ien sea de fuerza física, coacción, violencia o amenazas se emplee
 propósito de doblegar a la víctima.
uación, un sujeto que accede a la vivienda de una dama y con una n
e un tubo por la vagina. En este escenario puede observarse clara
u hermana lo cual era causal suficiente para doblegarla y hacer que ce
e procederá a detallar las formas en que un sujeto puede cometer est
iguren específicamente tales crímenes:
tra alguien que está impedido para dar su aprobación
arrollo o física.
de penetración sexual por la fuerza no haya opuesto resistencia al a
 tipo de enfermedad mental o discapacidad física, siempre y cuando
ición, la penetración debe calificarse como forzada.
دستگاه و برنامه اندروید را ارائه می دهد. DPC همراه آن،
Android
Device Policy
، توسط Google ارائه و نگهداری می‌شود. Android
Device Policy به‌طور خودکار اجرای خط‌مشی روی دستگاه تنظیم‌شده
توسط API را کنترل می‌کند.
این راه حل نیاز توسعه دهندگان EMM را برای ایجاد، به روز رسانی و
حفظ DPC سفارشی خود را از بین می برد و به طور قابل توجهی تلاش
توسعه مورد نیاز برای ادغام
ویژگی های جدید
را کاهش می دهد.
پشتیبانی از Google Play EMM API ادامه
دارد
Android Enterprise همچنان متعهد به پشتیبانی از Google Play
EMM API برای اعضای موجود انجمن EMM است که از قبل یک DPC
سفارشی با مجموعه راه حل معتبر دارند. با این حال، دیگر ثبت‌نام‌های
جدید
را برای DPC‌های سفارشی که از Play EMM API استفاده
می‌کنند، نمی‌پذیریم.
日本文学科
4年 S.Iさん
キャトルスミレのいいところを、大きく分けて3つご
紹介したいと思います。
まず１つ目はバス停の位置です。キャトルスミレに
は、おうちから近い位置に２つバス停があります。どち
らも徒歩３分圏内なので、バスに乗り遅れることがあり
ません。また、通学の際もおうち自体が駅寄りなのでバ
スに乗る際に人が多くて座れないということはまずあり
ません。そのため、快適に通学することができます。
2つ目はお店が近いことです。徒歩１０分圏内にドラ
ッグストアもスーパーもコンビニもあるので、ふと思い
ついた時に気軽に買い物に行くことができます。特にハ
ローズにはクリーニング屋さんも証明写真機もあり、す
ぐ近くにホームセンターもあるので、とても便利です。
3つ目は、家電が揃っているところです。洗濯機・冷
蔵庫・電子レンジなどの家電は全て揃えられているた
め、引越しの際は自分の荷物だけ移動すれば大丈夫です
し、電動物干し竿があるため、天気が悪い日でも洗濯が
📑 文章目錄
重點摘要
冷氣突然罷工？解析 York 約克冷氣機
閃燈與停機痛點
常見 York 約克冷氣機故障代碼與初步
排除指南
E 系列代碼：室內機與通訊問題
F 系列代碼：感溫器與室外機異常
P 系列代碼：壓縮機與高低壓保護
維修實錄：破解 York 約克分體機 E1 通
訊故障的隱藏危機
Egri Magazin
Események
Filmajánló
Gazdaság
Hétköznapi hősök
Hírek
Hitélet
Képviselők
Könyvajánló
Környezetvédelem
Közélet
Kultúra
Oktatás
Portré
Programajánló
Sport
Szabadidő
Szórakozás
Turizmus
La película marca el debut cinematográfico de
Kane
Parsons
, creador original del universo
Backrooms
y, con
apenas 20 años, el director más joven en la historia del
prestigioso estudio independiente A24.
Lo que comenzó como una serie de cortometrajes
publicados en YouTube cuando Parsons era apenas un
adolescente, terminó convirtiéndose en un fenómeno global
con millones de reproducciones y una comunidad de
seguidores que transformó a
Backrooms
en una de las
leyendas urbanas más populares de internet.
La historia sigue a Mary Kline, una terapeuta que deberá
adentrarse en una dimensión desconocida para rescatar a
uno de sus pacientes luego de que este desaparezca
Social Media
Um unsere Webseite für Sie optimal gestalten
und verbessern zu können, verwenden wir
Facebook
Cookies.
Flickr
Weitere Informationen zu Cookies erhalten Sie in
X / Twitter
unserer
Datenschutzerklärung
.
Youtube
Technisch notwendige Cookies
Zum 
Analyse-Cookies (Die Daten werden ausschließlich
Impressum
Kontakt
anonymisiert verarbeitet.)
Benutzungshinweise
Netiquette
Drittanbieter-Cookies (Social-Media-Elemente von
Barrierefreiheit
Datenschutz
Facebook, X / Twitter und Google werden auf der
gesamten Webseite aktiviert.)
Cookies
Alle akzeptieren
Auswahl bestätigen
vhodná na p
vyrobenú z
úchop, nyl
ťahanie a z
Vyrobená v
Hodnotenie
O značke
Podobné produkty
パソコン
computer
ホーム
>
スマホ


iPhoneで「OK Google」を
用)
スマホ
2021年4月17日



PROBLEM TO WORK ON →
Set down the listing above from its first line through the line containing "arrollo o física.", inclusive, reproducing each line character for character.

ANSWER →
ien sea de fuerza física, coacción, violencia o amenazas se emplee
 propósito de doblegar a la víctima.
uación, un sujeto que accede a la vivienda de una dama y con una n
e un tubo por la vagina. En este escenario puede observarse clara
u hermana lo cual era causal suficiente para doblegarla y hacer que ce
e procederá a detallar las formas en que un sujeto puede cometer est
iguren específicamente tales crímenes:
tra alguien que está impedido para dar su aprobación
arrollo o física.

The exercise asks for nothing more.